Mit dem Wandern war in den letzten beiden Wochen nicht viel los.
Wir, meine Marlies und ich, sind dabei, täglich abends noch eine Runde zu drehen. Dabei haben wir festgestellt, dass es in Gögglingen immer noch viel zu entdecken gibt.
Entlang der Donau kann man die Wildenten beobachten. Es ist eine Freude, den Spatzen zuzusehen und wenn sich die Stare auf den Dächern oder auf den Hochspannungsleitungen versammeln, kann man gar nicht genug zusehen.
Von unseren abendlichen Runden möchte ich hier einige Eindrücke zeigen.

Nach dem Abendessen und diesmal ohne Hund sind wir losgegangen. Unser Weg führte uns zunächst zum Friedhof. Die Kirche war da unser Fotomotiv.

alte Kirche

So kann man die Kirche vom Friedhof aus sehen.

Nur ein paar Schritte sind es von Friedhof bis zur Brücke über die Donau.
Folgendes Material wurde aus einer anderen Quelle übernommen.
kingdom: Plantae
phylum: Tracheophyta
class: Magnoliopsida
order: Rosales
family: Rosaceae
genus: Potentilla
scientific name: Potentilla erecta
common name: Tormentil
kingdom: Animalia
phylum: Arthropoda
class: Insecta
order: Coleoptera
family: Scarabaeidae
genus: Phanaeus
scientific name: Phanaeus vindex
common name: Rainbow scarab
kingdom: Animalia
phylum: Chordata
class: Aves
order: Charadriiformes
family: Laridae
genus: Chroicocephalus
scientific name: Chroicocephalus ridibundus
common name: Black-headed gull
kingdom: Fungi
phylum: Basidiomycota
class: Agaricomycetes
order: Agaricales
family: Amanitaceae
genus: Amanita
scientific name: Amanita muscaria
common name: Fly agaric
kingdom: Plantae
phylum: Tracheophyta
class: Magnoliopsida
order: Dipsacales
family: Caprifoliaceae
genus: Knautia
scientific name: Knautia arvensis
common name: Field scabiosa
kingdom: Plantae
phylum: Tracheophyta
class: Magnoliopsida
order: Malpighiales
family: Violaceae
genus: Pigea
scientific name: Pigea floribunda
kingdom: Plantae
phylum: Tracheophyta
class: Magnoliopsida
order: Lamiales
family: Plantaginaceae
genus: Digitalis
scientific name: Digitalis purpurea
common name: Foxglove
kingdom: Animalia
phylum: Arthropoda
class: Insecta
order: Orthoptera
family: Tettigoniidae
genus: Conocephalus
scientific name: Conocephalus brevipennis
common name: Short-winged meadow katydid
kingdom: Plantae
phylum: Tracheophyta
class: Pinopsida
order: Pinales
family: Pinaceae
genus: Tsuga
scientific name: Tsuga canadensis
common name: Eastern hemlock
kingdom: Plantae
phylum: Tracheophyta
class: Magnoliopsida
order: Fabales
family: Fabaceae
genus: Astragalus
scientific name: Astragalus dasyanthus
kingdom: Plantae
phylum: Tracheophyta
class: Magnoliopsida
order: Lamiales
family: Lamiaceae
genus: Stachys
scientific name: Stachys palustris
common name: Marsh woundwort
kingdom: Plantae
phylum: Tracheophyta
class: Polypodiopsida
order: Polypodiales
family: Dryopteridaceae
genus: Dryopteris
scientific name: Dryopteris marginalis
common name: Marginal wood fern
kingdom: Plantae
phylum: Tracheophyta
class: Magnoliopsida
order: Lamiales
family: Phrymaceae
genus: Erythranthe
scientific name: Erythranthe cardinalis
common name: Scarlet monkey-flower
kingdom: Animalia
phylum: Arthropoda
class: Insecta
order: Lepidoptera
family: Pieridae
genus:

Ein Fuß- und Radweg flussaufwärts führt nach Donaustetten.
Unterwegs kann man noch mal die Kirche versteckt hinter den Bäumen am Fluss sehen.

Donau

Die Kirche versteckt sich hinter den Bäumen am Fluss.

Das andere Flussufer hat auch seine Reize.

Donau-Ufer

Das Ufer spiegelt sich im Fluss.

Roehren

Wie zwei große Augen sehen die Röhren aus.

Schon sind wir in Donaustetten.

Donaustetten

Die Kirche in Donaustetten

Wir gingen auf der anderen Seite des Flusses zurück nach Gögglingen.

Goegglingen

Auf der anderen Seite ging’s zurück nach Gögglingen.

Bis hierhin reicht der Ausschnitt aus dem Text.